Au moins 45 personnes ont été tuées et plus d’une centaine blessées samedi dans des attentats à la bombe à Ahmedabad, dans l’ouest de l’Inde. Les explosions se sont produites dans des lieux très fréquentés de cette ville, où des affrontements entre hindous et musulmans avaient fait quelque 2.000 morts en 2002. Elle ont visé des marchés, des bus ou des hôpitaux accueillant les victimes des premiers attentats. Toutes les bombes étaient munies de minuteurs et ont explosé en l’espace de 36 minutes.

Selon des chaînes de télévision indiennes, un groupe d’islamistes s’appelant « Moudjahidine indiens » a revendiqué les attaques, survenues le lendemain d’une série d’explosions similaires à Bangalore, dans le sud du pays, qui avait fait un mort et sept blessés.

La présidente Pratibha Patil a fait part de sa « douleur et sa tristesse » et a « appelé la population d’Ahmedabad à maintenir la paix et l’harmonie ». Samedi soir, le premier ministre Manmohan Singh avait déjà condamné les attentats et demandé aux habitants de rester calme.

« Longue bataille contre le terrorisme »

« La terre du Mahatma Gandhi (originaire de cet Etat) a été ensanglantée par des terroristes que nous n’épargnerons pas », a toutefois déclaré le premier ministre de l’Etat du Gujarat, Narendra Modi, un nationaliste hindou. « Des terroristes sont en train de faire la guerre à l’Inde. Nous devons nous préparer à une longue bataille contre le terrorisme », a ajouté le dirigeant, une figure controversée en Inde, notamment accusé d’avoir fermé les yeux lors des émeutes inter-religieuses en 2002. Les tensions dues à ces affrontements n’ont jamais complètement disparu à Ahmedabad, une ville de plusieurs millions d’habitants.

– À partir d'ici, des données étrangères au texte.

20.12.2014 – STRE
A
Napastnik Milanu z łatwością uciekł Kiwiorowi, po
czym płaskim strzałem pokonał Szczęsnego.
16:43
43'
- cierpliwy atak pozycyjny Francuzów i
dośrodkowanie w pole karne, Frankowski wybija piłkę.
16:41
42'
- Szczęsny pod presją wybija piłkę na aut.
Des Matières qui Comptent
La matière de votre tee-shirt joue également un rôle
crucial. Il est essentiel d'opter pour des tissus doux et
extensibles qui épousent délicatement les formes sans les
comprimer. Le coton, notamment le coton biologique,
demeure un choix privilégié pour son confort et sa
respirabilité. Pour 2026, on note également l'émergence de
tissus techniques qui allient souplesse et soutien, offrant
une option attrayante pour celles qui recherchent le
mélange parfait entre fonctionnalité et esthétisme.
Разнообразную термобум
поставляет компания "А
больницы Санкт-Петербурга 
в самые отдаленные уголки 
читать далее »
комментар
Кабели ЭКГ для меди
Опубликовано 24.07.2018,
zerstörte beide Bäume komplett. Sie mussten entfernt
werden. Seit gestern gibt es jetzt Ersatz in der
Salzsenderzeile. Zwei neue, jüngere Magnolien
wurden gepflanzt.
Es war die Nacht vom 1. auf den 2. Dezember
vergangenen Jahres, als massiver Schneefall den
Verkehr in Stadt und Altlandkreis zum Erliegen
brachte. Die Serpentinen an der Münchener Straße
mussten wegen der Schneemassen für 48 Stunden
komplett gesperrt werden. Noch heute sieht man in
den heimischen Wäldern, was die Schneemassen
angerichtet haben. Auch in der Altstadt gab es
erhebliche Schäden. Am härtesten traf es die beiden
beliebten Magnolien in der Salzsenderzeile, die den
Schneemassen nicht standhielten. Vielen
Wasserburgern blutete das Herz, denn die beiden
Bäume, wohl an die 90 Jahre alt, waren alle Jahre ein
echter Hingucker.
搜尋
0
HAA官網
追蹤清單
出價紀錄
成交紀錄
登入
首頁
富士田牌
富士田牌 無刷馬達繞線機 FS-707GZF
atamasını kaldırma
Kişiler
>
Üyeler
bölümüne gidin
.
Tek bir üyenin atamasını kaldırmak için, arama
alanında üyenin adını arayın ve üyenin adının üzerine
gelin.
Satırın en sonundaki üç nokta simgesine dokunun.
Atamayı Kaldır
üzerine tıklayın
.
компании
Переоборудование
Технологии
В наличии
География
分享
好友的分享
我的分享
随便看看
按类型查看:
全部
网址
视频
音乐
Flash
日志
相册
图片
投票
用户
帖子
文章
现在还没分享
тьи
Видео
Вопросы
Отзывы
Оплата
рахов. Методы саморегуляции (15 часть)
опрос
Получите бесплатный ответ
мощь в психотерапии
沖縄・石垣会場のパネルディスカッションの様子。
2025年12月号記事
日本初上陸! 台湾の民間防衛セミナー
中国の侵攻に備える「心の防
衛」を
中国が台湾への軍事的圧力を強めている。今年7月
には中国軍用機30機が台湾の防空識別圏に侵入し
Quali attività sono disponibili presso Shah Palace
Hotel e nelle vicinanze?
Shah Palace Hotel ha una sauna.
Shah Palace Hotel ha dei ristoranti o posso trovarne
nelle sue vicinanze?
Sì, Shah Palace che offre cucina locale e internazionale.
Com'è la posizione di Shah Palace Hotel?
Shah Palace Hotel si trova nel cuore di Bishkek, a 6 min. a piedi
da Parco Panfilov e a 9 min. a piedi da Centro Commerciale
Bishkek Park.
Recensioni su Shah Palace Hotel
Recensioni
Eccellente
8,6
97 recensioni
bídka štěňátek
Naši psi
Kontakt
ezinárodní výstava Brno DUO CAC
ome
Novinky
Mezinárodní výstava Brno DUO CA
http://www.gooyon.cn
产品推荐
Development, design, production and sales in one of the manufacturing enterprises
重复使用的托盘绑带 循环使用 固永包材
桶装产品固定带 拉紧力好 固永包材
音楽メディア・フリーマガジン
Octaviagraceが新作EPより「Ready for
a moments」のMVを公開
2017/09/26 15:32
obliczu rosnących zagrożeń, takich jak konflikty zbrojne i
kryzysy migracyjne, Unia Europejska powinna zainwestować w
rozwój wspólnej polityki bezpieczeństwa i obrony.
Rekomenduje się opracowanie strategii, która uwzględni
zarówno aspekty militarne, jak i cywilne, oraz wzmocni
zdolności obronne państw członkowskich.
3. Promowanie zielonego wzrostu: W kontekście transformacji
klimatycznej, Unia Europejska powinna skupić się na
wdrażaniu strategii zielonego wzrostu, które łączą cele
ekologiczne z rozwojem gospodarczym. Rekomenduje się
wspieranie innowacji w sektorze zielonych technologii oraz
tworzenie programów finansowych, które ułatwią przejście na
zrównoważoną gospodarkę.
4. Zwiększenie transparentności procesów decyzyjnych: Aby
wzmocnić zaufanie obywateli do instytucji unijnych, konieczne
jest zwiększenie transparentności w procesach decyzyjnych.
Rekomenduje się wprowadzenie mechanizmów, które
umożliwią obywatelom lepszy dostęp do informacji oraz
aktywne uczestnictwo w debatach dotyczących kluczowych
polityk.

Mais la ville semblait plutôt calme dimanche. Nombre de policiers et paramilitaires y patrouillaient afin de prévenir toute tentative de représailles à l’encontre des musulmans suite à la revendication du groupe islamiste.

Les grandes villes indiennes ont été au cours des dernières années le théâtre d’attentats à la bombe apparemment bien préparés. Les responsables indiens ont la plupart du temps mis en cause le Pakistan ou des groupes soutenus par Islamabad, des accusations rejetées par ce pays. L’Inde avait affirmé plus tôt dans la semaine que le processus de paix entre les deux pays était « sous tension », et répété que des « éléments du Pakistan » étaient à l’origine de l’attentat contre son ambassade en Afghanistan, qui a fait 41 morts le 7 juillet.